Storage Transfer Service for cloud-to-cloud transfers –
- Storage Transfer Service is a fully managed and highly scalable data transfer service
 - Automates transfers from other public clouds into Cloud Storage.
 - supports transfers into Cloud Storage from Amazon S3 and HTTP.
 - For Amazon S3,
- access key and an S3 bucket details are needed
 - Daily copies of any modified objects is also supported
 - Cannot transfer to Amazon S3.
 
 - For HTTP, list of public URLs in a specified format are needed
 - Script needed with size of each file in bytes, with Base64-encoded MD5 hash of the file contents.
 
Security
- Primary focus during transfer
 - different levels of security offered by GCP
 - consider protection of
 - data at rest (authorization and access to the source and destination storage system),
 - data in transit,
 - access to the transfer product.
 
Security offered by product.
| Product | Data at rest | Data in transit | Access to transfer product | 
| Transfer Appliance | All data is encrypted. | Protected with keys managed by the customer. | Anyone can order an appliance, but to use it they need access to the data source. | 
| gsutil | Access keys required to access Cloud Storage, which is encrypted at rest. | Data is sent over HTTPS and encrypted in transit. | Anyone can download and run gsutil. They must have permissions to buckets and local files in order to move data. | 
| Storage Transfer Service for on-premises data | Access keys required to access Cloud Storage, which is encrypted at rest. The agent process can access local files as OS permissions allow. | Data is sent over HTTPS and encrypted in transit. | You must have object editor permissions to access Cloud Storage buckets. | 
| Storage Transfer Service | Access keys required for non-Google Cloud resources (for example, Amazon S3). Access keys are required to access Cloud Storage, which is encrypted at rest. | Data is sent over HTTPS and encrypted in transit. | You must have Cloud IAM permissions for the service account to access the source and object editor permissions for any Cloud Storage buckets. | 
Step 4: Preparing for transfer
Steps involved are
- Pricing and ROI estimation.
 - Functional testing. to confirm product set up and that network connectivity
- Confirmation of install and operation of the transfer.

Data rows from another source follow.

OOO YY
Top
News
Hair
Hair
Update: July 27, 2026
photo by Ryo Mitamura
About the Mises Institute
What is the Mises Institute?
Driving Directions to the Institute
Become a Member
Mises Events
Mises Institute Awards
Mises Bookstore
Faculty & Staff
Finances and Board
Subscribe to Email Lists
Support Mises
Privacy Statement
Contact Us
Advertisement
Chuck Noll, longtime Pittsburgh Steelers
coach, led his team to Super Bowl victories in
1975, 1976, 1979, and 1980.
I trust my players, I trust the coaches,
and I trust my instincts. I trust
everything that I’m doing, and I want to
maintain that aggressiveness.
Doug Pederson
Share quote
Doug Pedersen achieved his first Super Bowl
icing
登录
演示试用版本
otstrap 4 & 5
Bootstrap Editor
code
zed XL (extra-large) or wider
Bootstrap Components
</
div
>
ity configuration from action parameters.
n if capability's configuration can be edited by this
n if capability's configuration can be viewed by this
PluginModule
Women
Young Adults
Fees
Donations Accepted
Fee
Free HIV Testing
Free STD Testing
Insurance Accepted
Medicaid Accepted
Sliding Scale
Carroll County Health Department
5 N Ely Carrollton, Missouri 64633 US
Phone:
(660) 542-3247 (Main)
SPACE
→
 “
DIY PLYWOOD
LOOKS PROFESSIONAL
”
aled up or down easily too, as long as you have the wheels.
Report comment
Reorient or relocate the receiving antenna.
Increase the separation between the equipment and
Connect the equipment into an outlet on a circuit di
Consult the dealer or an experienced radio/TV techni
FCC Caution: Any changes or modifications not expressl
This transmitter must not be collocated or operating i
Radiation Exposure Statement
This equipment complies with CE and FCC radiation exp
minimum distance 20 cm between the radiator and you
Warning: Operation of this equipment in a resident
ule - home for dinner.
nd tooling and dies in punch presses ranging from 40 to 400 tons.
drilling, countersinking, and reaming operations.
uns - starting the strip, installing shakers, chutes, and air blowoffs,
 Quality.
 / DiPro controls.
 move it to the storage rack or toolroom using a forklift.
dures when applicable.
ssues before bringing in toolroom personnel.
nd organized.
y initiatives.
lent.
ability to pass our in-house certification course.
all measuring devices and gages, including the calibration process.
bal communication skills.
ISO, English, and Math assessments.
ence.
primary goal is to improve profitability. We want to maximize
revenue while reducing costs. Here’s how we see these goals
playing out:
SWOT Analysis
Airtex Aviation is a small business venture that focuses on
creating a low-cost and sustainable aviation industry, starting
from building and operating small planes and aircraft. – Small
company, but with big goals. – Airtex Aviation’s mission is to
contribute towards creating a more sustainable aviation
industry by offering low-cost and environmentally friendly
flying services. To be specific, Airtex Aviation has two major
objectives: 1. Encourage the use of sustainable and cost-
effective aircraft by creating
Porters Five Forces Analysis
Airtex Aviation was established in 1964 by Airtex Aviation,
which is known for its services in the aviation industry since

 - Enlist issues that block data movement
 - List operations needed like training needed
 
 - Performance testing. run a transfer on a large sample of data and confirm speed and fix bottlenecks
 
Step 5: Ensuring the integrity of transfer
- Enable versioning
 - backup on destination to circumvent any accidental deletes.
 - Validate data before removing the source data.